You want to see what percentage of information each eigen value holds. You would have print out the percentage of each eigen value using the formula



> (sorted eigen values / sum of all sorted eigen values) * 100



In [13]:
# use sorted_eigenvalues to ensure the explained variances correspond to the eigenvectors

#TO DO: Insert code here
explained_variance = (sorted_eigenvalues / np.sum(sorted_eigenvalues)) * 100
explained_variance =["{:.2f}%".format(value) for value in explained_variance]
print( explained_variance)

['63.50%', '28.94%', '6.73%', '0.82%', '0.00%']
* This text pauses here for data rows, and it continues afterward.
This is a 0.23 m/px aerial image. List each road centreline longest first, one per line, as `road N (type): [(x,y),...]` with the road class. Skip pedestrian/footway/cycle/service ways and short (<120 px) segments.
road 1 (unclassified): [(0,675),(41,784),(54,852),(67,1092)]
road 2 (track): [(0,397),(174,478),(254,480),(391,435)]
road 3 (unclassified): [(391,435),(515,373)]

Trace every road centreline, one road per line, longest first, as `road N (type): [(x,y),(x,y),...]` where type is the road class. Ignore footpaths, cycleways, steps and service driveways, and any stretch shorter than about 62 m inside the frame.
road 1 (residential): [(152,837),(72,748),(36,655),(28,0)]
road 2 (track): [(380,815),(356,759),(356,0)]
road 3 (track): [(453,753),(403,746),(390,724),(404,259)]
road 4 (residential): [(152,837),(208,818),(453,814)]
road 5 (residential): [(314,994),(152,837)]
#Initialize the number of Principle components then perfrom matrix multiplication with the variable K example k = 3 for 3 priciple components




> The reulting matrix (with reduced data) = standardized data * vector with columns k

See expected output for k = 2



In [15]:
k = 2 # select the number of principal components

reduced_data = np.matmul(standardized_data, sorted_eigenvectors[:,:k])
reduced_data = np.round(reduced_data, decimals=2)

In [None]:
print(reduced_data)

[[ 1.07127878 -0.6983307 ]
 [-3.49014682 -0.59870297]
 [ 0.24003422 -0.48244534]
 [-0.14516166 -1.61189378]
 [ 1.34022572 -1.07434063]
 [-0.96573453 -2.23341502]]


In [16]:
print(reduced_data.shape)

(6, 2)


# *What are 2 positive effects and 2 negative effects of PCA

2 Positive Effects (Benefits) of PCA:

Dimensionality Reduction: PCA reduces the number of features, making it easier to visualize and process large datasets without losing too much important information.
Noise Reduction: By focusing on the most important components, PCA can filter out noise and irrelevant information, improving the performance of machine learning models.

2 Negative Effects (Limitations) of PCA:

Loss of Interpretability: The new principal components are linear combinations of the original features, making it harder to interpret the transformed data in terms of the original variables.
Assumption of Linearity: PCA assumes that the data can be represented well in a linear fashion, which may not hold for complex, non-linear datasets.